AALIS — Bon sang ! Quelle dévergondée ! Une vraie caigne en chaleur ! Pouerk ! Ce qu’elle me dégoûte !

Phrases excessives qui laissaient autant transparaître une certaine rancune envers Odile qu’un désir de provoquer sa choupeton. Évidemment, elles atteignirent leur cible.

CHARIS — Oh ! Tu n’as pas le droit de parler ainsi de dame Odile ! Tu sais qu’elle nous aime toutes… (effrontément) même toi.

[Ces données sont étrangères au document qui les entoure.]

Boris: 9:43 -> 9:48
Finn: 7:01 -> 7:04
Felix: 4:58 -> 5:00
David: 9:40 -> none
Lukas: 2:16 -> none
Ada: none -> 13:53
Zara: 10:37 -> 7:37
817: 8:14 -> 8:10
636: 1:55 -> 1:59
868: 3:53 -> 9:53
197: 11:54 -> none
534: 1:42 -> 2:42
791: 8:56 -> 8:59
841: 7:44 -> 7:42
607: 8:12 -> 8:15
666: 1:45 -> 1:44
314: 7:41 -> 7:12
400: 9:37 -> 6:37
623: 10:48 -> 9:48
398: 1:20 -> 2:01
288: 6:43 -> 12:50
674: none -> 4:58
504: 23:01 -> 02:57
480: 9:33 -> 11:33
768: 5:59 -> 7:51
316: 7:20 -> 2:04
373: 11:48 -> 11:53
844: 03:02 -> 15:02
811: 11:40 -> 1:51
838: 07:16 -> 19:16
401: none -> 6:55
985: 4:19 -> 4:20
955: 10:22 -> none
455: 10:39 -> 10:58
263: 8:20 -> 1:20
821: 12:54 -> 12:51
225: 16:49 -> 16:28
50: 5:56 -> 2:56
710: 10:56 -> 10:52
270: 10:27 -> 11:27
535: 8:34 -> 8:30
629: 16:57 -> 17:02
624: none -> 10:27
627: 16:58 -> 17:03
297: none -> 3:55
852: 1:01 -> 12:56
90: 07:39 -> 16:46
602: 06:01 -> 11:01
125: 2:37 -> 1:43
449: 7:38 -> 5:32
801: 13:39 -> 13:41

AALIS (s’eschauffant) — Oh, mais bien sûr qu’elle nous aime… surtout quand elle parade devant des poètes avec sa poitrine prête à éclater ! Tu crois qu’elle pense à nous, là, hein ? Non, elle rêve plutôt qu’il lui déclame des vers bien sentis… et qu’il lui fasse sentir autre chose, si tu vois ce que je veux dire !

SYBIL (riant discrètement piour ne pas se faire remarquer d’Odile) — Un vers de combien de pieds d’après toi ?

AALIS — Je ne sais, mais un vers membru assurément. GDR !

CHARIS (écœurée) — Vous êtes sales.

AALIS — Fais-toi une raison, nous le sommes toujours moins que notre maîtresse. Mais tiens, arrêtons là. L’objet de ses désirs de stupre va s’amener. Je me demande quelle bobine a ce Clément Villon.

SYBIL — J’imagine qu’il doit être bel homme. C’est dame Odile tout de même…

AALIS — On va bien voir.

Aalis venait tout juste de s’arrêter de parler que la porte s’ouvrit et que Clément Villon parut.